Just as per mathematical definition, artificial neural networks are not able to extrapolate. In most cases, it can be observed, that higher values are more likely to be underestimated whereas smaller values are often overestimated. We propose a quantile-based scaling method (QBS) in order to further reduce the prognosis error, especially for the rare events. In the quantile-based scaling process, the cumulative distribution functions (CDFs) are computed and their percentiles compared. The difference between the mean of the model quantile \(\overline{x_{model_{q}}}\) and the corresponding target quantile \(\overline{x_{target_{q}}}\) is computed and added to the corresponding model output \(x_{model_{q}}\). Since model and target CFDs only show larger deviations at very large and very low values, only these areas are adjusted using this method. This results in more accurate predictions, especially for the rare events of high or low prices.

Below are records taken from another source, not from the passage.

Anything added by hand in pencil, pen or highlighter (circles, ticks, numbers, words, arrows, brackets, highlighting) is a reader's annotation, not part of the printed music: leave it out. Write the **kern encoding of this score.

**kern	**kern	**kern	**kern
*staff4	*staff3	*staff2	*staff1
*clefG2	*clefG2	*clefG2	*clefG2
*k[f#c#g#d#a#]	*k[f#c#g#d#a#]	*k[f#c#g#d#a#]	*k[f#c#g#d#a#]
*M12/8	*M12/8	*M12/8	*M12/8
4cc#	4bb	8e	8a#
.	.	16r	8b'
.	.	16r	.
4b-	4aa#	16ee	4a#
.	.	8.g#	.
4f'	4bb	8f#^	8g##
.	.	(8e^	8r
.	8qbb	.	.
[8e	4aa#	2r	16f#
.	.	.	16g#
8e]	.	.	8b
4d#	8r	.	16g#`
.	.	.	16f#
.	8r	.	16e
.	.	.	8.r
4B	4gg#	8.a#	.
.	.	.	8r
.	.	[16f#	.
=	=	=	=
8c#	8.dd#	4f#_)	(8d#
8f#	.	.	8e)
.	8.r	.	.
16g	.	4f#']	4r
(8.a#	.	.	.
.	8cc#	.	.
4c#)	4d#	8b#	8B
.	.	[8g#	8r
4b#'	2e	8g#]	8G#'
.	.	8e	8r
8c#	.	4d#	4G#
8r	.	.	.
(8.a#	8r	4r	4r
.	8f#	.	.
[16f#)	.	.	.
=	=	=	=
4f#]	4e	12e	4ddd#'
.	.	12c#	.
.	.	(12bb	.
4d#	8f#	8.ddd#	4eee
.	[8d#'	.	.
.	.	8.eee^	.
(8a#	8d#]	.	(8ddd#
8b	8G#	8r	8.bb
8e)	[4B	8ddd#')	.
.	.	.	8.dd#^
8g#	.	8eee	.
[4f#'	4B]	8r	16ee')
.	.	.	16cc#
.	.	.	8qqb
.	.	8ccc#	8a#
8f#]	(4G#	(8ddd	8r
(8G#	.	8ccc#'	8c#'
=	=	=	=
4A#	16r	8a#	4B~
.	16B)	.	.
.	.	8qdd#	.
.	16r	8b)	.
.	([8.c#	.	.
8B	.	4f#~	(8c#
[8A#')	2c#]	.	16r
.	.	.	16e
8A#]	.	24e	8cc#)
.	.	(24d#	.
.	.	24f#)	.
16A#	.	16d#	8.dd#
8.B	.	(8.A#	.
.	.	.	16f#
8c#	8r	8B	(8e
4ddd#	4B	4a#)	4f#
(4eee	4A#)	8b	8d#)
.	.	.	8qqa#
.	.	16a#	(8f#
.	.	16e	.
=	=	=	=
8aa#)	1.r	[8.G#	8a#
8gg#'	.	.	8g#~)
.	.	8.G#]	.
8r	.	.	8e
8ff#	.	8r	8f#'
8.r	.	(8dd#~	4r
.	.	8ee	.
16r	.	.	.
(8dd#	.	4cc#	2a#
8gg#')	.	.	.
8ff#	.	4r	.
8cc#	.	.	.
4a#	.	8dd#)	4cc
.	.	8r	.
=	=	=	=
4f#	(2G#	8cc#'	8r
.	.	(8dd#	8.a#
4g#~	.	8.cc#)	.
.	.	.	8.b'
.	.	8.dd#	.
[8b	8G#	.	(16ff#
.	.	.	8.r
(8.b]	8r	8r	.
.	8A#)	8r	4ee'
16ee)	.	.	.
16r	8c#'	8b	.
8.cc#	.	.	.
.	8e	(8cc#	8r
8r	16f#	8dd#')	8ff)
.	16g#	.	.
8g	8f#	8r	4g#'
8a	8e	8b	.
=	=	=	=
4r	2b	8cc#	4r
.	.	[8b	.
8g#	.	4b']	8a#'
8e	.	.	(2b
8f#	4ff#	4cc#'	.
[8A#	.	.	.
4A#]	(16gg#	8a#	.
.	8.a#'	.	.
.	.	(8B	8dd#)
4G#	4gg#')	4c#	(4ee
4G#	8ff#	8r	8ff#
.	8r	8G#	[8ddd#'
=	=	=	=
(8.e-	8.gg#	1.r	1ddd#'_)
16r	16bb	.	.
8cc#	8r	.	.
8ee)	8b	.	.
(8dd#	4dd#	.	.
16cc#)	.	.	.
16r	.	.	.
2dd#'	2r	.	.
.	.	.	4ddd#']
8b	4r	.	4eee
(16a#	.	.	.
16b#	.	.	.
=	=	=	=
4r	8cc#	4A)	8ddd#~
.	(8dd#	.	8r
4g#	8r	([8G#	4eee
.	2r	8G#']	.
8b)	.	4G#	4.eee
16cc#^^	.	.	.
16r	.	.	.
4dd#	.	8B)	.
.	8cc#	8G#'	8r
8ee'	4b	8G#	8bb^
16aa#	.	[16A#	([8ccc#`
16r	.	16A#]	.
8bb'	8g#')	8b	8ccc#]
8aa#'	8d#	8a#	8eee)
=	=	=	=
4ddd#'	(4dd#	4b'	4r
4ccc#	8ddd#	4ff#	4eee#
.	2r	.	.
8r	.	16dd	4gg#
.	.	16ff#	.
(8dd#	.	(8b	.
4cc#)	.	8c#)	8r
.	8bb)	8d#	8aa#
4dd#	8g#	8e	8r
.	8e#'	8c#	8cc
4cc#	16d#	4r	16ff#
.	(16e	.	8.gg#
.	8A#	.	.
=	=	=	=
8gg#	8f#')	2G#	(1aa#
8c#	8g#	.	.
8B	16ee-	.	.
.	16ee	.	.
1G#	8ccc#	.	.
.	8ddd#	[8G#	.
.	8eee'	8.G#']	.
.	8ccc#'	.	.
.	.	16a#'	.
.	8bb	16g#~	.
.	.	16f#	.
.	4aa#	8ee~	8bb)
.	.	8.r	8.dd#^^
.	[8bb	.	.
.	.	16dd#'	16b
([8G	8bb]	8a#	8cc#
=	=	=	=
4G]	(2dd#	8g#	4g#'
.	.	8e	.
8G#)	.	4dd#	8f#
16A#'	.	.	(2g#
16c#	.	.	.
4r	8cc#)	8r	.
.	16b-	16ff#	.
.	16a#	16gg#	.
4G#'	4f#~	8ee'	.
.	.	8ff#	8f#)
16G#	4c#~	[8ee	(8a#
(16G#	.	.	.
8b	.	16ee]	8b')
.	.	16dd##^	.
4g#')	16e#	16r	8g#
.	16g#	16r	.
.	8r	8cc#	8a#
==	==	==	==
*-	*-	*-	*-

$$\begin{aligned} QBS:\qquad \widehat{x_{q}}=\left( \overline{x_{model_{q}}}-\overline{x_{target_{q}}} \right) + x_{model_{q}} \end{aligned}$$
(2)
Table 1 Final performance errors (MAE [€/MWh])

3 Results and Conclusion

As described above, at first, optimal values for all meta-parameters need to be distinguished within an empirical study. In the case of modeling the EPEX SPOT day-ahead market, the underlying dynamics can be captured best applying the following setup:

\( \begin{array}{ll} \mathrm {Training set:} &{} \mathrm {4368 \, pattern \,(182 days)} \\ \mathrm {Validation set:} &{} \mathrm {336 \,pattern \,(14 days)} \\ \mathrm {Generalization set:} &{} \mathrm {24 \,pattern \,(1 day)} \\ \mathrm {Activation Function:} &{} \mathrm {tanh} \\ \mathrm {Pattern selection:} &{} \mathrm {Permute} \\ \mathrm {Training epochs: } &{} \mathrm {50} \\ \mathrm {State dimension:} &{} \mathrm {30} \end{array} \)

Fig. 3
figure 3

Comparison of final results in an exemplary winter week in 2016

The subsequent modeling study shows, that a setup with four hidden layers combined with the use of shared weights matrices A, B, C and highway connections results in the lowest mean absolute error (MAE). In Table 1 it can be seen, that the neural network approach by far outperforms the simple estimate of applying the previous days’ prices. Compared to the best three-layer neural network setup, the optimal setup of the deep neural network shows superior results, especially in autumn. Here, the deep neural network reduces the remaining error by 9%. The quantile based bias correction further reduces the error. This effect can be seen in Fig. 3. Whilst the three models perform quite similar in the medium price range, larger deviations occur in sharp price peaks as on the 9th of February 2016. For these events, the deep neural network architecture and especially the QBS approach reduce the remaining residual errors significantly. As the QBS mostly affects the tales of a distribution (i.e. rare events), the overall error is only reduced slightly. However, this method helps to identify extreme values and can be effectively combined with a trigger function for rare events.

Through the systematic process of understanding and capturing real world information, extracting relevant parameter in the sensitivity analysis, a large empirical neural network study and the statistical bias correction step, we obtain accurate results from a robust model setup. The findings within this paper can either be directly used for an improved trading at the EPEX SPOT day-ahead market or can be used as the basis for further research. The proposed approach can easily be transferred for the modeling of other markets, other products or different forecasting horizons. Moreover, it can be applied to analyze the impact of future market developments on the EPEX SPOT price.